You’ve gotta differentiate between people who are anti-vaxxers and people who are just hesitant over being immunised. Two very different kinds of person.

I don’t engage with anti-vaxxers. They have a point of view, which is not scientific. The evidence doesn’t support them and when you engage with them, you just give them oxygen. They’re a tiny, tiny percentage of the Australian population.

Most people who don’t, either, get the kids immunised or don’t immunised themselves, it’s either they’ve been busy and forgotten or it’s just the tumble of life or it’s they’re just not sure. And they just want to be sure that the vaccine’s safe and they’re just a little bit hesitant. And that’s a very different situation and people who are vaccine hesitant often ask very sensible questions about vaccines. Such as isn’t it better, for example, for a child to get a real infection? Doesn’t that train the immune system better than an immunisation? And aren’t you harming their immune system by giving them an immunisation? So the answer to that question is, no.

What you’re doing with a vaccine is actually imitating a live infection and you are training the immune system. And you’re training it without getting the disease. Nobody would wish polio on any child. You would not wish measles on any child with the risk of something called SSPE (Subacute Sclerosing Panencephalitis), which destroys the brains of young children. Doesn’t happen very often, but it can happen. You don’t want to a kid to get whooping cough and have their lungs affected and if they’re young enough, maybe, they can die of it. So you are not harming the immune system by doing it. But it’s not a stupid question, it’s a logical question.

Another question I’ve had about vaccines, such as the new COVID vaccines which go inside the cell and use genetic machinery to produce the coronavirus.
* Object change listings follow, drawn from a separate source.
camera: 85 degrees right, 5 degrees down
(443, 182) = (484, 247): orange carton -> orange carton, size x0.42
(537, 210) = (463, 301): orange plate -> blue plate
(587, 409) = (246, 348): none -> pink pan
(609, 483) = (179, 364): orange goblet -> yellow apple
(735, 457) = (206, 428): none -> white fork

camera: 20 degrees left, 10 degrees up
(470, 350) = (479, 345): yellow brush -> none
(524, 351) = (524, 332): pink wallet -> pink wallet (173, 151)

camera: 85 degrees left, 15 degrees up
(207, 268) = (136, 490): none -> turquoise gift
Could it cause cancer? Now you think, well that is actually a really good question. Because we know that cancer is a genetic disease, it’s caused by genes going wrong. Therefore, why couldn’t there be a risk of COVID-19 vaccines causing cancer? And the answer is, you can say with confidence, that it won’t for three reasons. But it’s a great question. One is, coronaviruses are not cancer-causing viruses. Hepatitis B is a cancer-causing virus, human papillomavirus is a cancer-causing virus, Epstein-Barr virus which causes glandular fever can be a cancer-causing virus, but coronaviruses, common cold viruses and other such things are not cancer-causing viruses. So that’s the first thing.
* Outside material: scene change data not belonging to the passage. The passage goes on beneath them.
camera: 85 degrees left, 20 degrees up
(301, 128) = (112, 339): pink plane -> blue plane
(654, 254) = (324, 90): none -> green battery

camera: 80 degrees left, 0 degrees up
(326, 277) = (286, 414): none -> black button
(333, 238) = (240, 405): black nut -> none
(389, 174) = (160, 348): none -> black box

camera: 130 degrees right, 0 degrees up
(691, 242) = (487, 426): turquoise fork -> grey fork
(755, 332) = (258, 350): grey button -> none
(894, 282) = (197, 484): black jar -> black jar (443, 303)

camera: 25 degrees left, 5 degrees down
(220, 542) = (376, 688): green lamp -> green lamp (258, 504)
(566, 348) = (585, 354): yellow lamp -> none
The second thing is, what these vaccines are doing is imitating what the coronavirus does inside a cell anyway. It’s just that the whole virus goes in and says to the cell stop, I’m turning over your genetic machinery to produce the whole of me. And what these vaccines do is they come in and say to the cell, stop but I only want to produce a little bit of me. And what they’re not doing is, they’re not changing the core genetic structure of our cells. In other words, they’re not splicing genes or doing anything like that. It’s entirely external to the genes in our cells that are on our chromosomes. It goes into the soup our cells, kind of bypasses all that and tells our cells to produce this spike. And that’s not how cancer occurs.
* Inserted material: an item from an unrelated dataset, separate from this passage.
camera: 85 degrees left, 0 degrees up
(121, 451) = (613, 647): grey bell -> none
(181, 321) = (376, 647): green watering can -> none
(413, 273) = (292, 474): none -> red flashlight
Cancer occurs when the core genetic material gets changed from smoking or pesticides or radiation and that sort of thing. But that’s not happening here, all this stuff is happening outside that core genetic material. So for that reason, you can say, it’s not gonna cause cancer.

I’m just giving you those two illustrations to show that people who are vaccine-hesitant are not daft, they’re not mad, they often have sensible questions and the important thing is to answer them and answer them straight and tell people what you know and what you don’t know. For example, I would have no hesitation in having one of the mRNA vaccines, knowing what they do and don’t.

And so in summary, I don’t have any conversation with anti-vaxxers, they live on a different planet from me. But people who are vaccine-hesitant, they live on the same planet as me, asking very intelligent questions which need to be answered. And sometimes there is no answer.